„Enorme Fortschritte“ bei den Bemühungen der USA, den Krieg zwischen Russland und der Ukraine zu beenden, sagt Trump

Trump kündigte an, dass er seinen Sondergesandten zu einem Treffen mit Putin schicken werde, und sagte, er werde auch Gespräche mit seinem russischen Amtskollegen und dem ukrainischen Präsidenten Selenskyj selbst führen.

„In der vergangenen Woche hat mein Team enorme Fortschritte bei der Beendigung des Krieges zwischen Russland und der Ukraine gemacht“, sagte US-Präsident Donald Trump in einem Beitrag auf Truth Social, seiner Social-Media-App.

Trump fügte hinzu, dass der Krieg „NIEMALS begonnen hätte, wenn ich Präsident gewesen wäre“, und betonte auch, dass in der vergangenen Woche 25.000 Soldaten durch den Krieg gestorben seien.

„Der ursprüngliche 28-Punkte-Friedensplan, der von den Vereinigten Staaten ausgearbeitet wurde, wurde mit zusätzlichen Beiträgen von beiden Seiten verfeinert, und es gibt nur noch wenige Punkte, in denen es Unstimmigkeiten gibt“, fügte Trump hinzu und erklärte weiter, dass er seinen Sondergesandten Steve Witkoff angewiesen habe, sich mit dem russischen Präsidenten Wladimir Putin in Moskau zu treffen, und dass US-Armeeminister Dan Driscoll sich mit einer ukrainischen Delegation treffen werde.

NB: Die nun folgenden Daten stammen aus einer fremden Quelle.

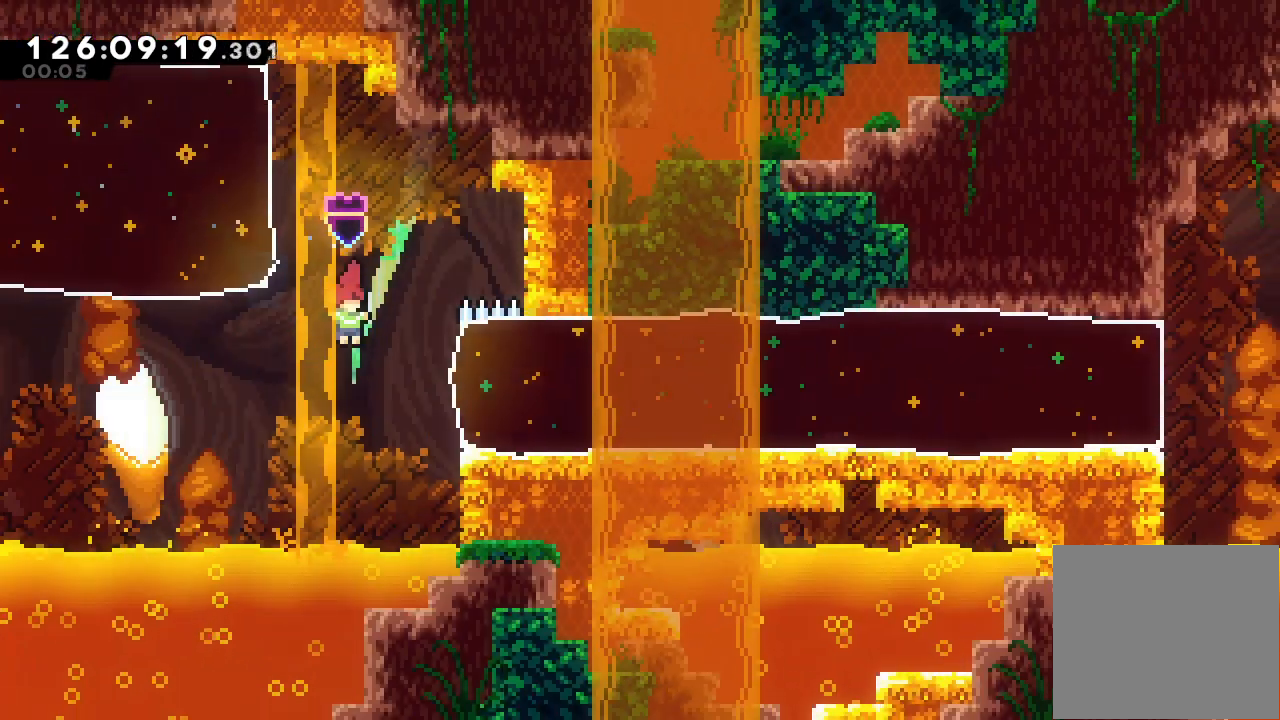
{"keys": ["right"], "events": [[133, "s", "down"], [433, "s", "up"]]}
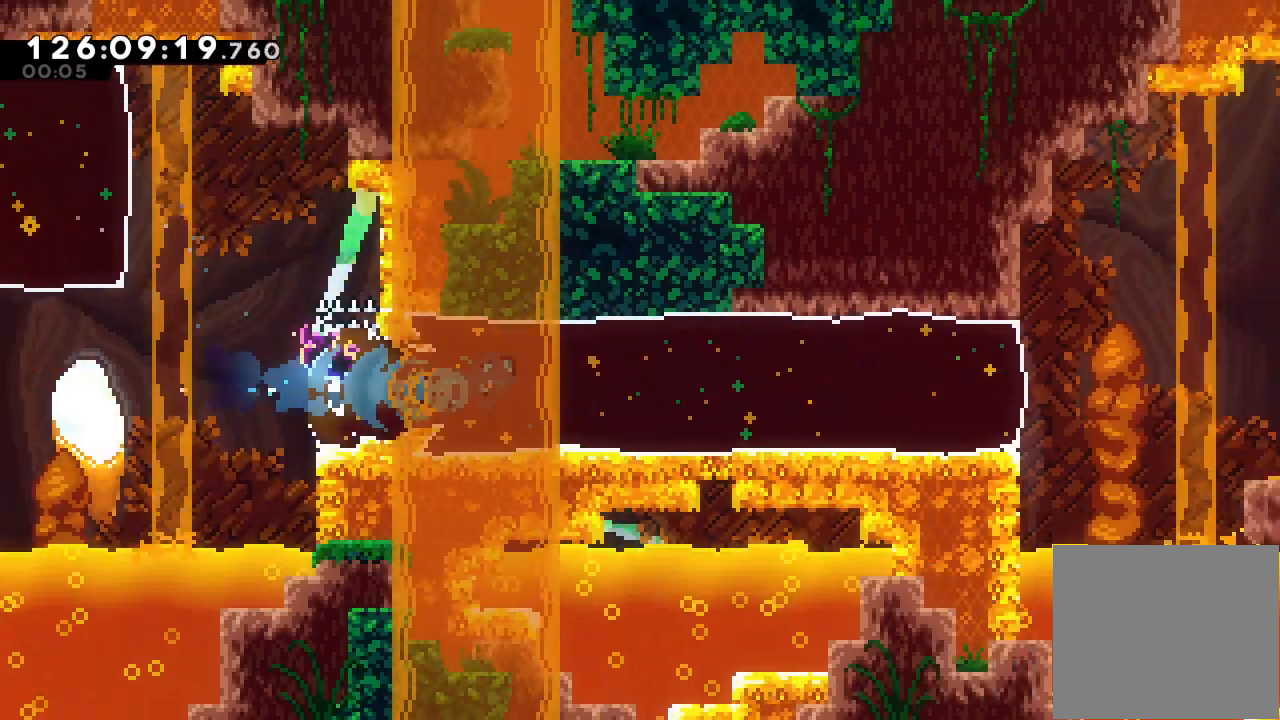
{"keys": ["right"], "events": []}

„Ich werde zusammen mit Vizepräsident JD Vance, Außenminister Marco Rubio, Kriegsminister Pete Hegseth und der Stabschefin des Weißen Hauses, Susie Wiles, über alle erzielten Fortschritte informiert“, sagte die ehemalige Maklerin und Präsidentin ebenfalls und fügte hinzu: „Ich freue mich darauf, mich hoffentlich bald mit Präsident Selenskyj und Präsident Putin zu treffen, aber NUR, wenn die Vereinbarung zur Beendigung dieses Krieges ENDGÜLTIG ist oder sich in der Endphase befindet.“

„Vielen Dank für Ihre Aufmerksamkeit für diese sehr wichtige Angelegenheit und hoffen wir alle, dass FRIEDEN SO SCHNELL WIE MÖGLICH erreicht werden kann!“

Von anfänglicher Beunruhigung bis hin zu vorsichtigem Optimismus

Kürzlich sagten hochrangige US-amerikanische und ukrainische Beamte, sie hätten nach brisanten Gesprächen in der Schweizer Stadt Genf Fortschritte bei der Beendigung der russischen Invasion in der Ukraine gemacht.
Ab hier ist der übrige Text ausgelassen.